Associated Press
Mar. 8, 2005 05:07 PM
PHILADELPHIA - A federal grand jury in Washington, D.C.,
is investigating possible money-laundering charges
involving former chess champion Bobby Fischer, who is
already wanted for violating U.S. economic sanctions,
one of his lawyers said.
"This is a pure tactical and propaganda ploy," attorney
Richard J. Vattuone said.
Federal prosecutors issued a subpoena last week to a
second lawyer, Joseph Choate Jr., who once represented
Fischer, ordering him to appear March 17 before the
grand jury to discuss a "possible violation" of
money-laundering statutes. advertisement
Choate declined to be interviewed about the subpoena, a
copy of which Vattuone provided to The Associated Press.
Fischer has been wanted in the United States since 1992,
when he defied economic sanctions by playing a chess
match in Yugoslavia against Boris Spassky, the Russian
he defeated to become world champion in 1972.

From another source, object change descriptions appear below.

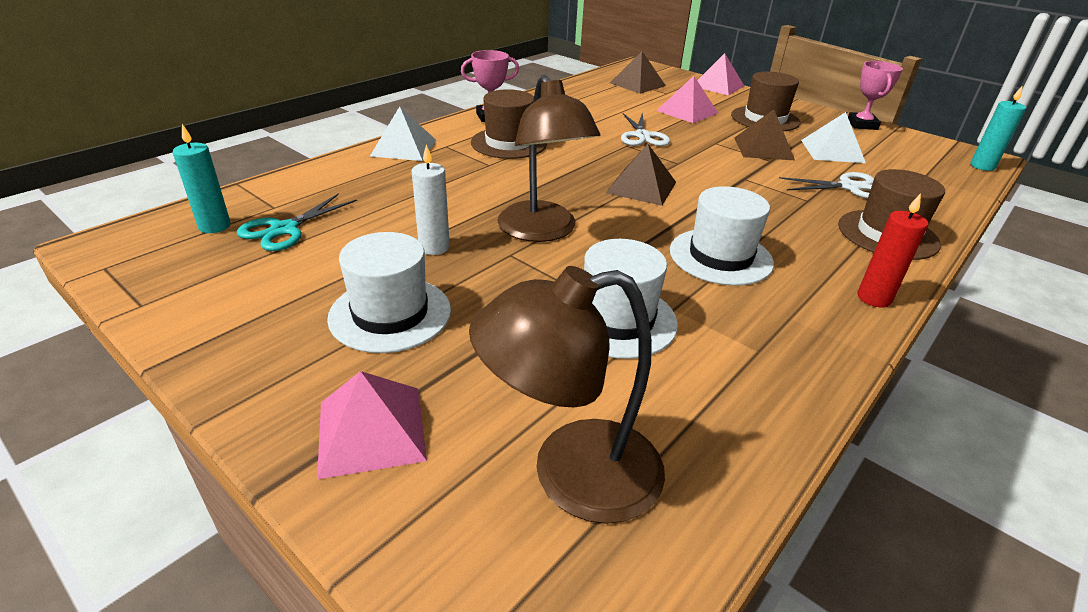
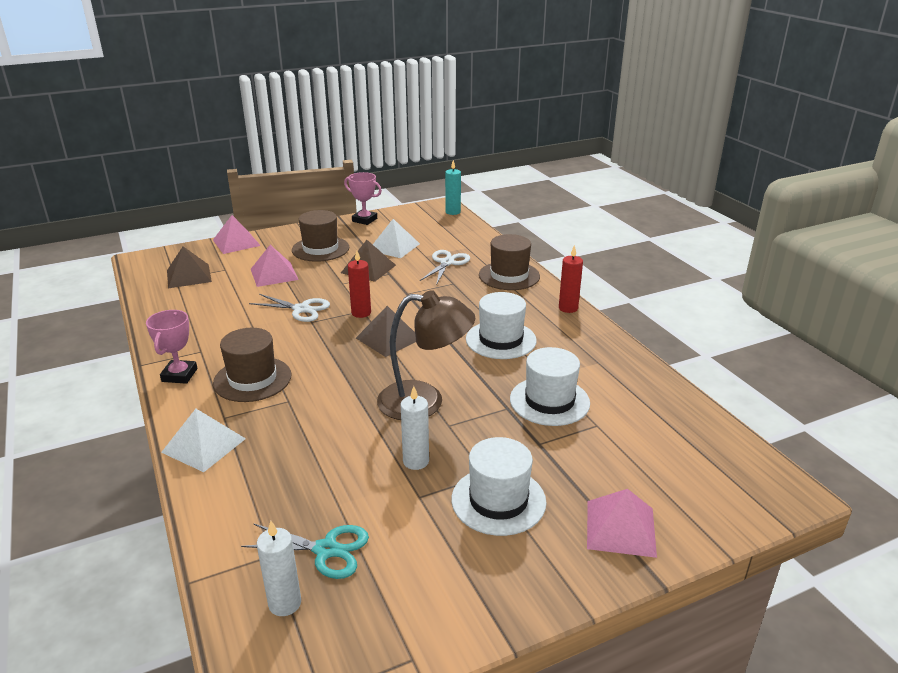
camera: 65 degrees left, 5 degrees down
turquoise candle [173,124,231,233] -> white candle [257,520,301,616]
turquoise scissors [237,193,357,251] -> turquoise scissors turned 45 degrees counterclockwise [241,524,369,579]
brown lamp [469,266,665,524] -> none
none -> red candle [348,251,371,318]

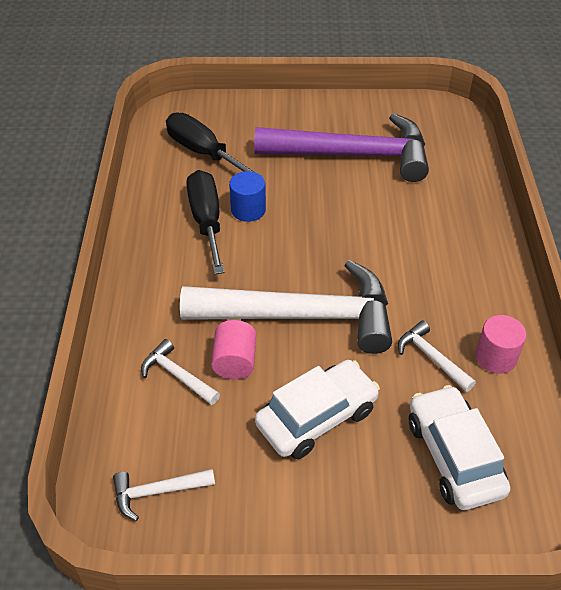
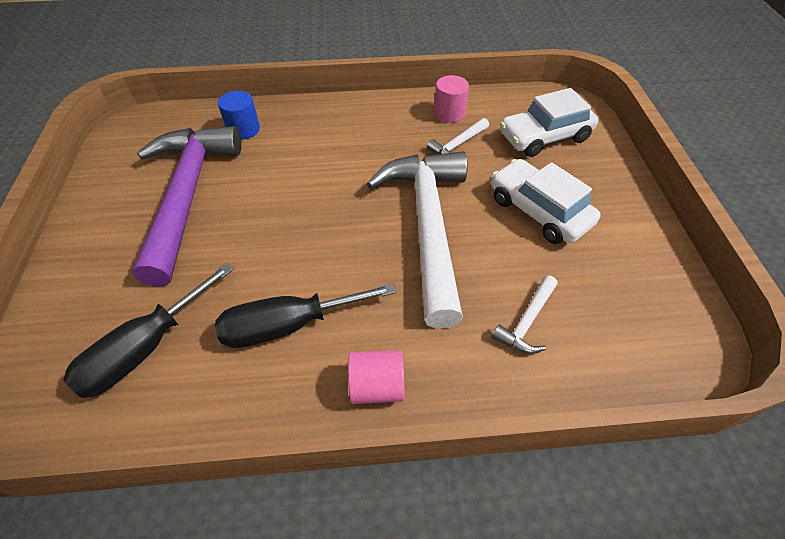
camera: 95 degrees left, 5 degrees up
white hammer [113,469,215,521] -> none
pink cylinder [211,320,256,379] -> pink cylinder moved to [348,350,405,404]
blue cylinder [229,171,266,222] -> blue cylinder moved to [218,91,260,139]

Fischer was reported to have received $3.5 million from
the event. He boasted at the time that he didn't intend
to pay any income tax on the money.
The chess legend was detained in Japan last summer as he
tried to board a flight to the Philippines with a
revoked U.S. passport. Japan has announced that he will
be deported to the United States, but his supporters are
trying to win permission for him to go to Iceland, where
he defeated Spassky in 1972 and is remembered fondly.
Vattuone, who has been working to secure Fischer's
release from a Japanese detention center, said he
believes U.S. prosecutors are now exploring money
laundering and tax charges in an attempt to eventually
extradite Fischer from Iceland or Japan.
"By the twisted logic of the U.S. attorney, if Fischer
received 'illegal' funds (from playing in Yugoslavia)
and uses the funds to pay his attorneys, the attorneys
have received illegal funds and are co-conspirators with
Fischer," Vattuone said in an e-mail to The Associated
Press.
A spokesman for the U.S. attorney for the District of
Columbia, Channing D. Phillips, declined to comment,
citing court secrecy rules.
Fischer left the limelight for years before his 1992
winning match with Spassky. Since then, he's emerged in
radio broadcasts and on his Web page to express
anti-Semitic views and rail against the United States.